Abstract

INTRODUCTION Since 1945, Britain’s financial services have been subject to considerable change, both in the scale of their contribution to the domestic economy, and in their character and operation. It is no surprise that the expansion of this sector and its success in relation to other key sectors has attracted the attention of economic historians. Dynamism within financial services seems to offer fertile ground for those seeking to explain the pattern and pace of recent economic development within the British economy, especially given its contrast with continued de-industrialisation in Britain during the last quarter of the twentieth century (see, for example, Clarke 1986: 186; Rybczynski 1988; Hutton 1995). The most significant developments in this sector were concentrated in the 1980s and 1990s, these years seeing a wave of regulatory reform, increased fluidity of institutional functions, and a large growth in the scale of financial business undertaken. During the 1960s there had been increasing pessimism regarding the durability of Britain’s role as a dominant player in international financial markets, with financial services being seen as another casualty of Britain’s supposed relative economic decline.

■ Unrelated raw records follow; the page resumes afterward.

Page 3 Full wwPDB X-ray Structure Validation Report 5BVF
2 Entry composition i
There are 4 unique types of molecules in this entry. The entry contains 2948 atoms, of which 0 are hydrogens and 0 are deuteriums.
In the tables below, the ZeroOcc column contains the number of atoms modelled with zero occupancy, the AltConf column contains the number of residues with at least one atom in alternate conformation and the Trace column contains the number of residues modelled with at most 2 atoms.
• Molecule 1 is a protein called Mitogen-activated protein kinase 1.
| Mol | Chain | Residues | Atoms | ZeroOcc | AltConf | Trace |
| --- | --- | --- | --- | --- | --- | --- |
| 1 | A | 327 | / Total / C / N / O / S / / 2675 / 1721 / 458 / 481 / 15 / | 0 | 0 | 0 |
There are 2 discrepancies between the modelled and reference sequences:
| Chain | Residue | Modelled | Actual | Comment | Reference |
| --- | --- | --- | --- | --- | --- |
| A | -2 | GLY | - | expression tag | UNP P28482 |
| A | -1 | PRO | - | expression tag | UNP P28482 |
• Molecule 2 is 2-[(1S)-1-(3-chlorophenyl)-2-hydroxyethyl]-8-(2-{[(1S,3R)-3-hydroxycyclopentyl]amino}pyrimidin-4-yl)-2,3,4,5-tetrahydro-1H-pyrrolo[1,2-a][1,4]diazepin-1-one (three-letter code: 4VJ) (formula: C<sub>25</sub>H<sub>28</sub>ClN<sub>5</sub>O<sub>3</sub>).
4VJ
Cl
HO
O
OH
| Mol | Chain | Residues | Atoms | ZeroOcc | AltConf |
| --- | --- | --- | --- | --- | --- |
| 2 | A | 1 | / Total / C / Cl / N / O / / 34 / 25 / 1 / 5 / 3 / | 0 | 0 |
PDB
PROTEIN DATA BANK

Yet, for much of the 1980s, London’s position as a financial centre seemed, once again, to be secure. Deregulation appears to have provided a strong positive impetus to the sector, augmenting expansion already evident within it. Business increased significantly, but economic recession during the late 1980s and early 1990s combined with various ‘financial scandals’ (including, for example, the Guinness, Barlow Clowes, and Maxwell pension fund crises) to deepen concern that liberalization of the regulations governing financial services might have gone too far, and was in fact creating new sources of instability.